Three Minimum Pivotal Acts Possible by Narrow AI

The Alignment problem appears extremely concerning, so here’s my attempt to explain the most likely way we could live in an aligned future.

The Perfect Tool AI

Imagine a Tool AI, something like DALLE-2 or GPT-3. It’s a simple AI relatively speaking, and it does one of three things exceptionally well:

-A Perfect Creator. Manufactures and controls nanotechnology to rearrange atoms in a given space. If you tell this tool to destroy an area, it will do so by using self-replicating nanotechnology to disassemble that area into basically whatever you want. You would basically have a perfect, unstoppable factory that can produce anything from anything. In this case, you can tell the AI to disassemble the components of every AI lab on earth, create human-life extending technologies, and you could live as an immortal god over humanity as you slowly put together a team of AI Alignment researchers to build an aligned AI over the centuries.
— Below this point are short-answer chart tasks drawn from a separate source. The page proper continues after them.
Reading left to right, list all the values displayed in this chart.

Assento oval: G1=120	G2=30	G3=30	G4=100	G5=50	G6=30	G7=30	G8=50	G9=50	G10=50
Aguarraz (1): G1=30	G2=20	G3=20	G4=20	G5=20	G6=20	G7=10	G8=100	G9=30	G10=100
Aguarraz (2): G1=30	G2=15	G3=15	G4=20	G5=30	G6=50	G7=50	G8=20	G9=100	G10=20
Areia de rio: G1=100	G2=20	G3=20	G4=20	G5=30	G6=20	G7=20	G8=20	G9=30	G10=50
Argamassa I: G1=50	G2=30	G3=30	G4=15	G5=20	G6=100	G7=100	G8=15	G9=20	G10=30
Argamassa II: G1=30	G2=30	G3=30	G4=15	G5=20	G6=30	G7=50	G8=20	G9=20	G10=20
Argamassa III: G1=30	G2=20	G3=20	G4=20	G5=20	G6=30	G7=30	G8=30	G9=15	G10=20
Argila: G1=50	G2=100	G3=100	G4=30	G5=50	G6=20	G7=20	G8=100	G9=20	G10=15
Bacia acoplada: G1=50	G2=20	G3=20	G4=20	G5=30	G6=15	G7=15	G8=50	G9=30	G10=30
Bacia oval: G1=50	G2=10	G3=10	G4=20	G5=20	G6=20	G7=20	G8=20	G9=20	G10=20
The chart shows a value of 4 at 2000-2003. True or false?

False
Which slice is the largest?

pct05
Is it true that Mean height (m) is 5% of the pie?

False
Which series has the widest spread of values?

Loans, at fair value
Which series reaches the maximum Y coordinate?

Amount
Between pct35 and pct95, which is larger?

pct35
Likelihood of creation: Very low. Nanotech is a hard problem to solve, and controlling that nanotech is just as difficult.

-A Perfect (Computer) Virus. Imagine a worm like StuxNet, but it contains a simple script that connects it to a higher AI controller once it takes over a computer, and then creates new controllers once it has sufficient compute power. With each computer it infects, it gets smarter and more powerful, and most importantly, better at infecting computers. Human security teams cannot keep up. The Internet is basically an ecosystem, the same way Earth was before the explosion of cyanobacteria, and it is ripe for the taking by an advanced AI. Whoever is behind this virus can now control every computer on Earth. If they’re focused on AI Alignment, then they can easily destroy any computers connected to an AI Lab and slowly assemble a team of alignment engineers to solve AGI Alignment as well as allowing compute power for other tasks like life-extension technology.

Likelihood: Medium. I am honestly surprised we haven’t seen AI powered security breaches. It seems feasible.

-A Perfect Manipulator. GPT-3 is already surprisingly convincing, but what if you trained an AI to be perfectly convincing? I have seen incredibly charismatic people change another person’s political beliefs over the span of a conversation. There is some string of text that could likely convince you of just about anything, and if an AI gets good enough at that, you might literally be able to convince the whole world of the importance of AI Alignment.

Likelihood: Medium. It should be fairly simple, even if you were to train it to create highly-upvoted posts and then make the topic Alignment. I’m sure GPT-3 could make a thousand variations of this post and spread it across the internet, and another AI on top of that to find increasingly persuasive arguments should also be feasible.


If Eliezer is correct and AGI Alignment is nearly unsolvable in our timeframe, then we’re basically just going to have to move the alignment problem to a human with access to godlike technology and hope that they cripple any chances of creating other godlike Tool AIs.

Either way, awareness is the most critical piece of the puzzle at this juncture. Start posting about AI alignment. We have such a tiny fraction of the human population thinking about this problem, so we need more minds.

I’d like feedback on whether a single human operator with access to godlike AI would work to delay the advent of AGI until Alignment becomes possible. Could this be a solution, even if it is farfetched? After thinking extensively, it’s the only solution I can come up with. At the very least, I do not see what could make it unworkable. Even if absolute power corrupts (a human operator), I do not believe it will corrupt absolutely (resulting in the destruction of the human race).